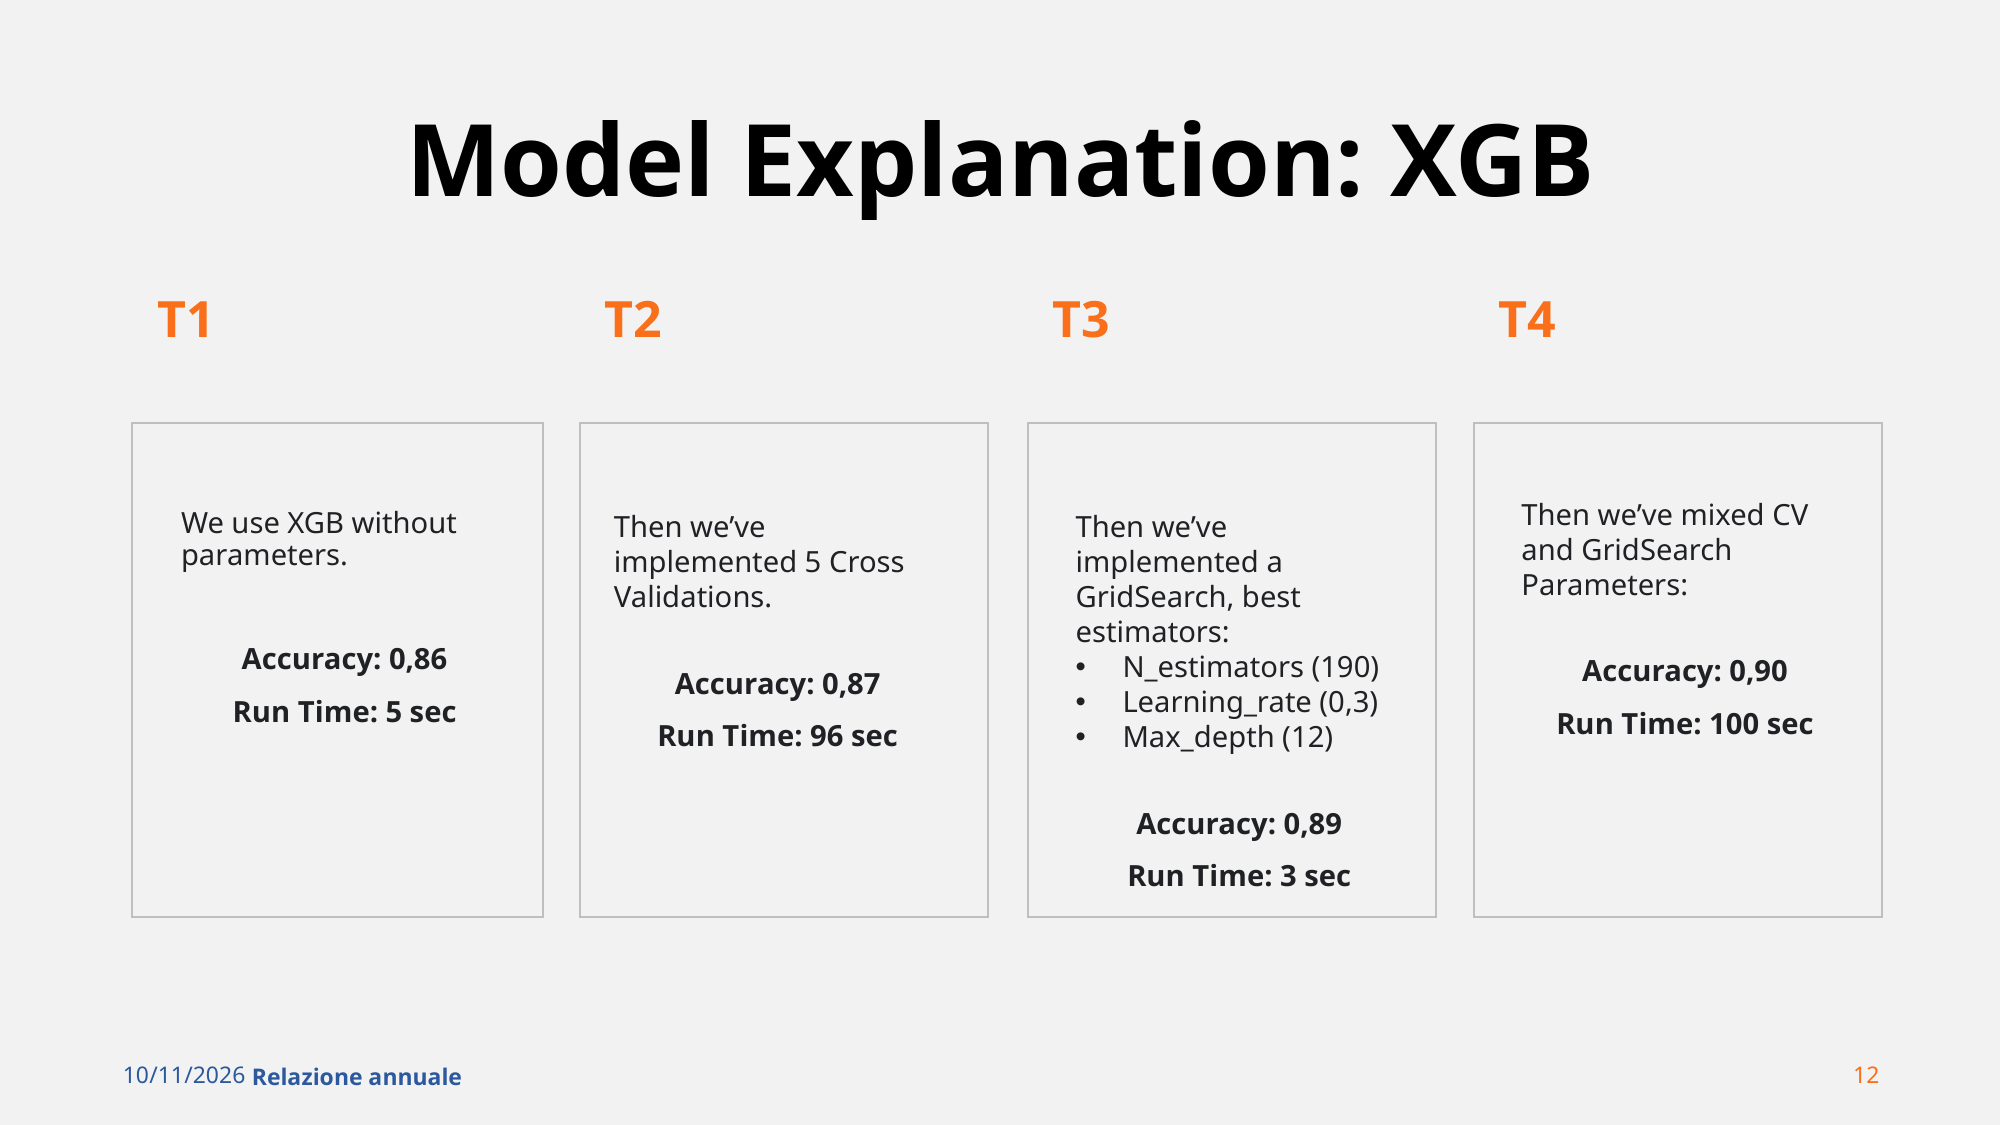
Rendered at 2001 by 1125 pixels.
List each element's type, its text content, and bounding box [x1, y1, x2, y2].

text_box T4 [1478, 280, 1578, 363]
text_box T1 [136, 280, 236, 363]
text_box [1027, 422, 1437, 918]
text_box T2 [583, 280, 683, 363]
text_box We use XGB without parameters. Accuracy: 0,86 Run Time: 5 sec [166, 501, 509, 865]
text_box [1473, 422, 1883, 918]
text_box Then we’ve mixed CV and GridSearch Parameters: Accuracy: 0,90 Run Time: 100 sec [1506, 488, 1849, 852]
title Model Explanation: XGB [70, 106, 1932, 222]
text_box Then we’ve implemented 5 Cross Validations. Accuracy: 0,87 Run Time: 96 sec [599, 501, 942, 865]
text_box [131, 422, 544, 918]
text_box Then we’ve implemented a GridSearch, best estimators: N_estimators (190) Learning_rate (0,3) Max_depth (12) Accuracy: 0,89 Run Time: 3 sec [1060, 501, 1403, 865]
text_box [579, 422, 989, 918]
text_box T3 [1033, 280, 1130, 363]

========================

▶ DIRECTIVE: The answer must be the full set of records, repeated exactly, with no pictures.

▶ RESPONSE TO THE EXERCISE:
Rendered at 2001 by 1125 pixels.
List each element's type, its text content, and bounding box [x1, y1, x2, y2].

text_box T4 [1478, 280, 1578, 363]
text_box T1 [136, 280, 236, 363]
text_box [1027, 422, 1437, 918]
text_box T2 [583, 280, 683, 363]
text_box We use XGB without parameters. Accuracy: 0,86 Run Time: 5 sec [166, 501, 509, 865]
text_box [1473, 422, 1883, 918]
text_box Then we’ve mixed CV and GridSearch Parameters: Accuracy: 0,90 Run Time: 100 sec [1506, 488, 1849, 852]
title Model Explanation: XGB [70, 106, 1932, 222]
text_box Then we’ve implemented 5 Cross Validations. Accuracy: 0,87 Run Time: 96 sec [599, 501, 942, 865]
text_box [131, 422, 544, 918]
text_box Then we’ve implemented a GridSearch, best estimators: N_estimators (190) Learning_rate (0,3) Max_depth (12) Accuracy: 0,89 Run Time: 3 sec [1060, 501, 1403, 865]
text_box [579, 422, 989, 918]
text_box T3 [1033, 280, 1130, 363]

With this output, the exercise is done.